On aura compris que cet hommage à Rimbaud ressemble fort à un autoportrait en creux. Bernhard s'identifie au poète ardennais, se reconnaît dans sa radicalité, mais aussi dans son enfance : père disparu dont il ne reste que l'image, mère abandonnée qui fait payer cette absence au fils. La poésie de Bernhard, comme celle de Rimbaud, part de là, de cette révolte face à un drame initial lié à une naissance illégitime : la mère de Bernhard est partie accoucher en Hollande, avant de se remarier quelques années plus tard, mais le beau-père ne reconnaîtra pas l'enfant, qui restera un bâtard aux yeux de ses camarades d'école. La vie telle qu'elle a commencé, telle qu'elle est vécue aux côtés de la mère est insupportable, il faut en changer, il faut se révolter : changer la vie, et d'abord la sienne.

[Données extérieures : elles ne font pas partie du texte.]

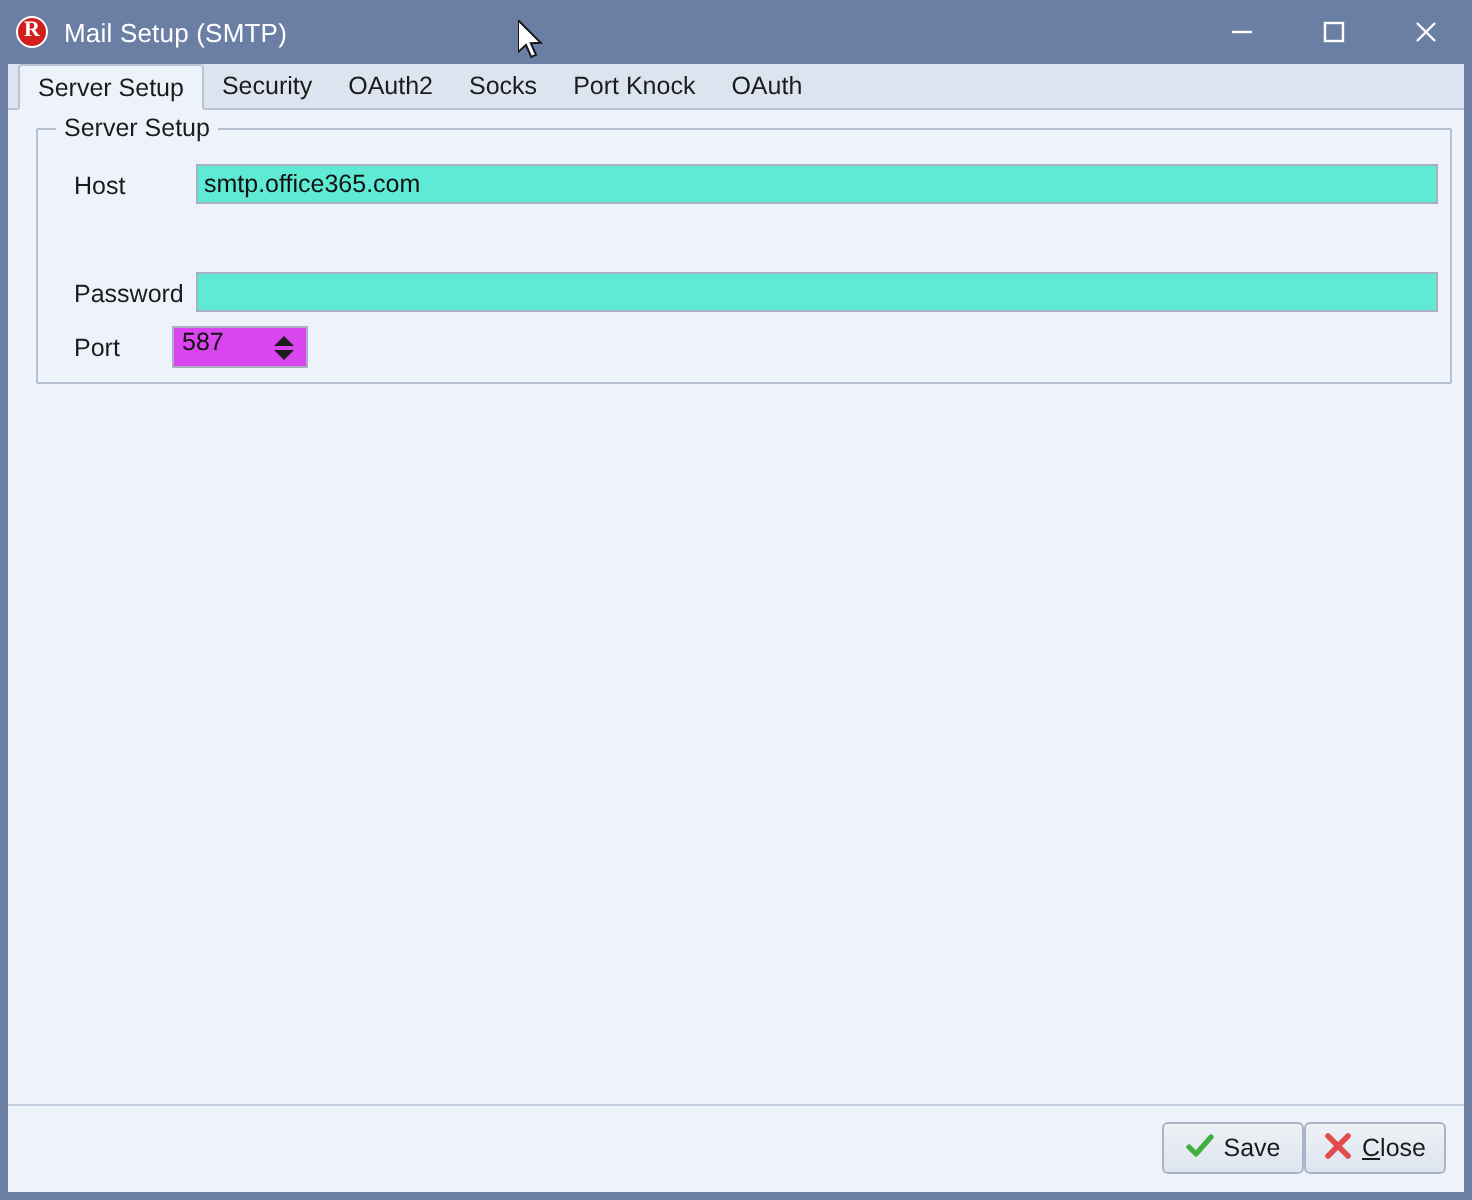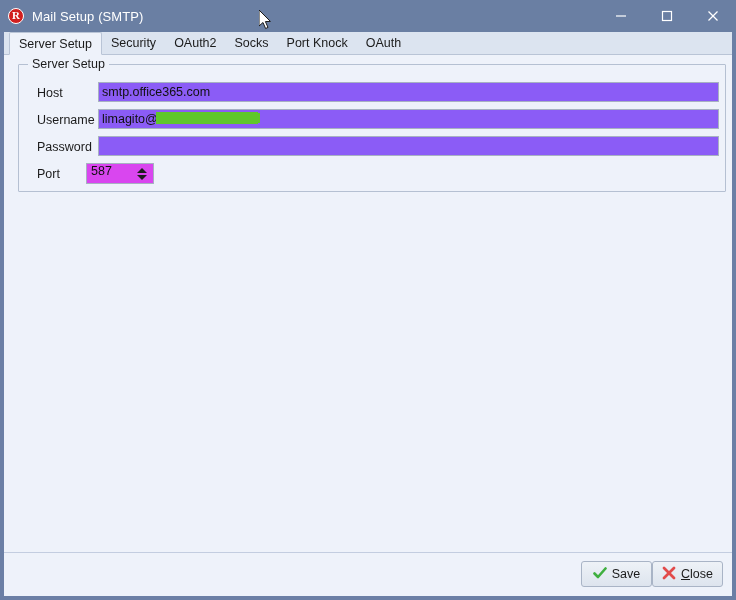"smtp.office365.com" .field-input { background: #8b5cf6 -> #5eead4 }
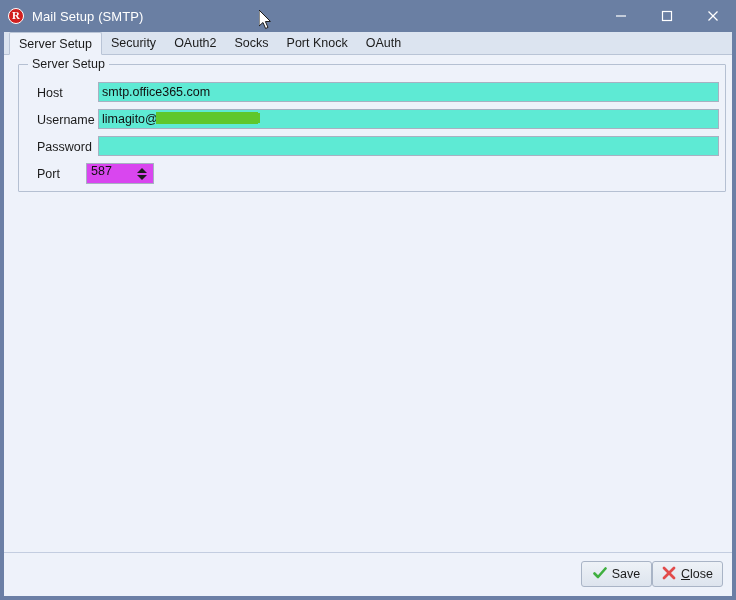"Username" div.field-row { html: <div> <div>Username</div> <div> <span>limagito@</span> <span></span> <span></span> </div> </div> -> none }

La rage – qu'on retrouve dans toute la suite de l'oeuvre en prose – s'exprime de manière naturelle dans la parole poétique, avant tout celle des « poètes maudits » : Rimbaud, mais aussi évidemment Trakl, né comme lui à Salzbourg. La poésie est l'espace de cette rage, qui s'exprime dès le titre du premier recueil publié en 1956 : Sur la terre comme en enfer (titre qui est bien sûr un hommage à la « Saison en enfer » du frère spirituel). Thomas Bernhard, jeune homme enragé, mais aussi égaré, tel que le décrit Jeannie Ebner au café Raimund à Vienne, lors de ses premiers pas dans le monde des lettres (qu'il rejette en vérité, mais dont il recherche en même temps la reconnaissance) : « Ce que je vis d'abord était effrayant. Il avait l'air d'un loup affamé. Maigre comme un chien, plein d'acné, de mauvaises dents. Il avait les cheveux naturellement dressés sur la tête, comme les punks les portent aujourd'hui. Et il regardait autour de lui avec des yeux figés… La peur que je ressentis face à cet homme et l'expression de son visage se changea bientôt en pitié. J'ai vu combien il était terriblement mal à l'aise de devoir se présenter à des gens inconnus au Café Raimund ».

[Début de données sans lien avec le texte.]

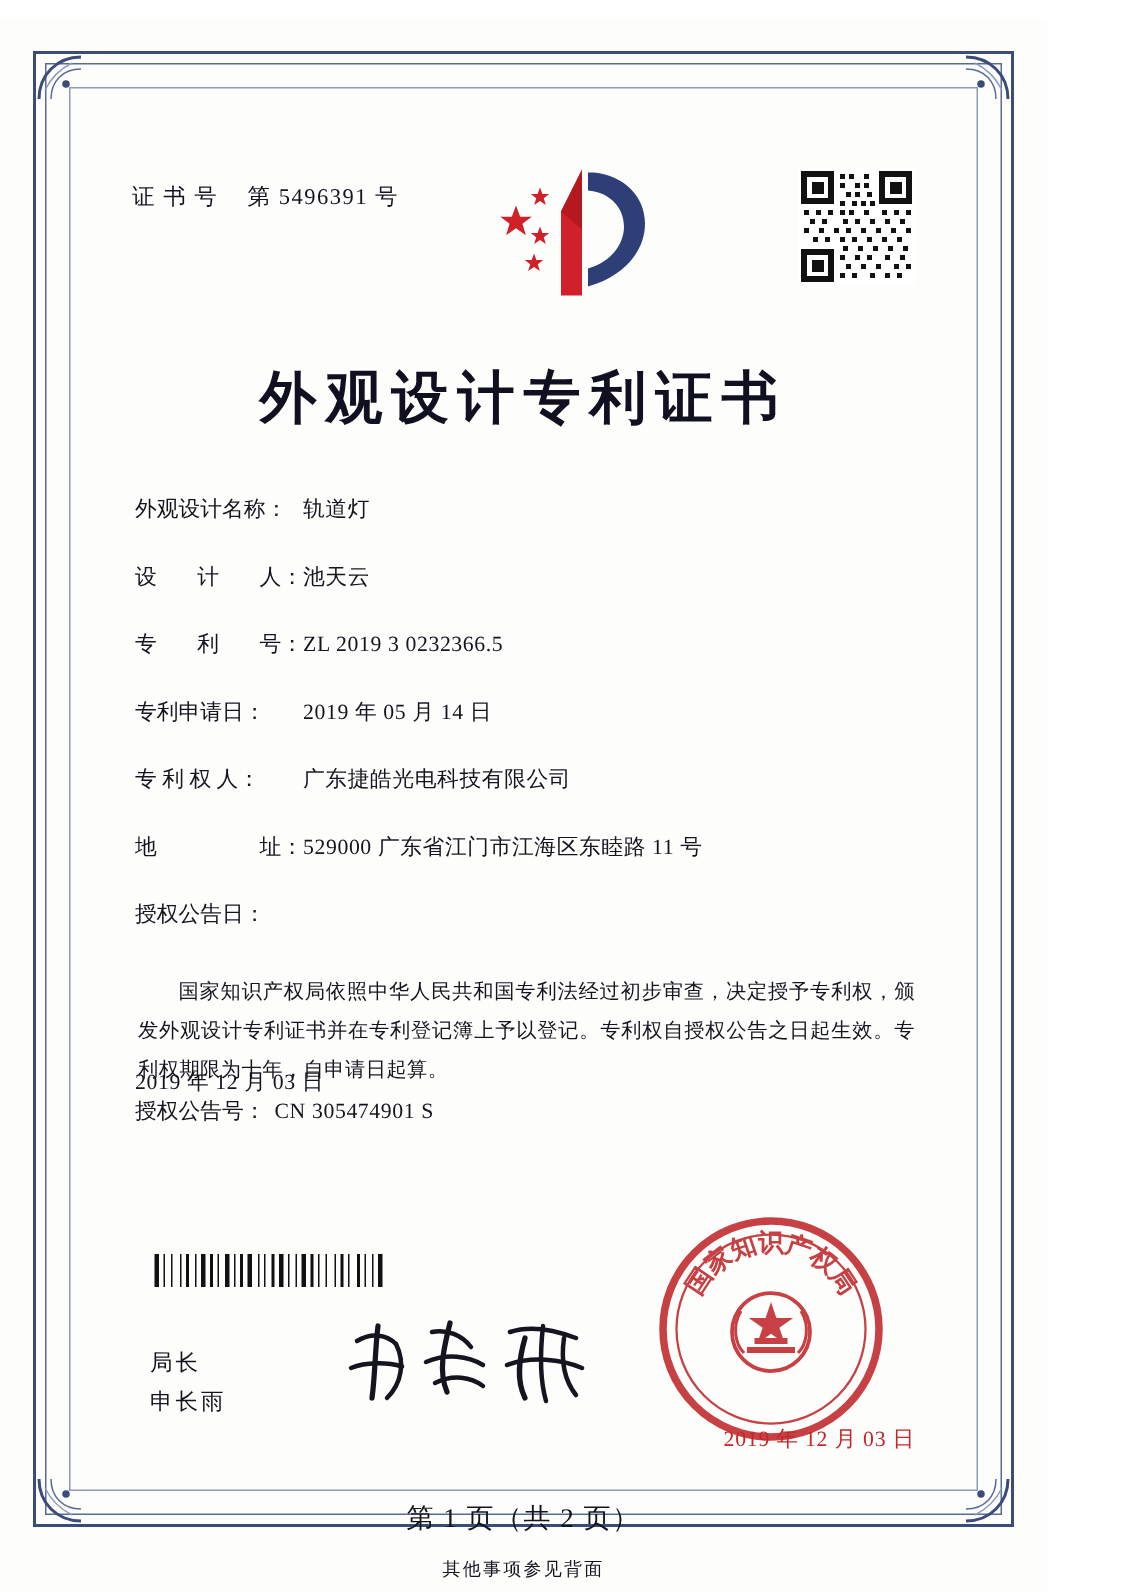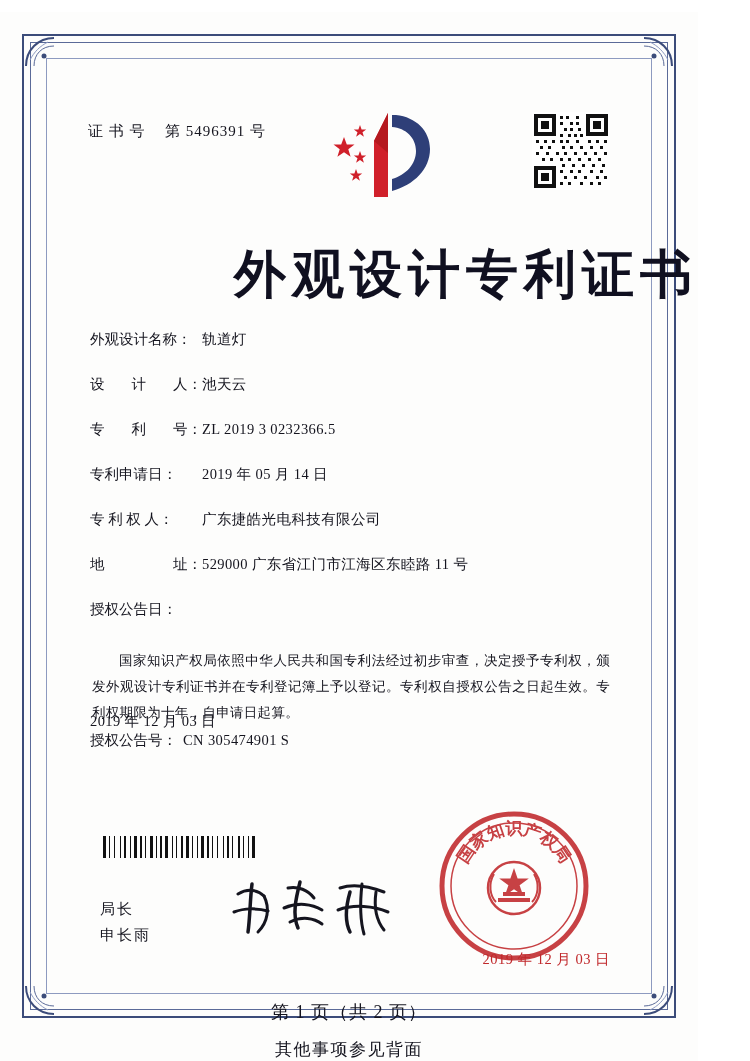"外观设计专利证书" .title { font-size: 52px -> 38px; text-align: right -> center }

Cette rage et ce malaise, on les retrouve dans chacun des poèmes de cette anthologie composée à partir des trois recueils publiés par Bernard entre 1956 et 1958. Il y est souvent question d'hommes morts, de leurs tombes autour desquelles rôde un survivant (« Il est écrit : marchand, paysan, homme. / Il est écrit où et quand ils moururent »). Ils sont morts d'avoir été « envoûtés » par la guerre, « mais personne ne dit la misère de leur mort ». Bernhard qui a grandi sous le nazisme sait de quoi il parle à propos d'envoûtement et de mort : il a vu les villages d'Autriche et de Bavière où il vécu enfant transformés par l'arrivée des nazis, des commerçants, des artisans, des hommes du peuple se laisser emporter par une idéologie criminelle ; il a également subi la discipline de fer des internats, les saluts hitlériens répétés tout au long de la journée, et une fois la guerre terminée il a vu des catholiques remplacer les nazis pour imposer la même discipline, la croix chrétienne prenant la place du portrait de Hitler (c'est ce que Bernhard lui-même raconte dans son premier récit autobiographique, L'Origine). D'où sa rage contre les hommes, bien compréhensible, qui s'exprime dans la plupart de ces poèmes, et qui prend la forme d'un rejet violent (« Je dis au boulanger : combien de temps mangerai-je de ton pain ? »). D'où le malaise qu'il ressent à devoir côtoyer ces mêmes hommes qui sont responsables de la mort de millions de leurs semblables. Parmi les scènes qui restent gravées dans la mémoire de Bernhard, il y a ces hommes, ces femmes et ces enfants morts pendant les bombardements de Salzbourg, étouffés dans les galeries creusées dans les collines de la ville où ils allèrent se réfugier par milliers. Ce sont aussi ces morts de la guerre qui reviennent dans les poèmes écrits par un survivant qui n'a même pas trente ans et qui a également échappé à une grave maladie pulmonaire dont il ne guérira jamais.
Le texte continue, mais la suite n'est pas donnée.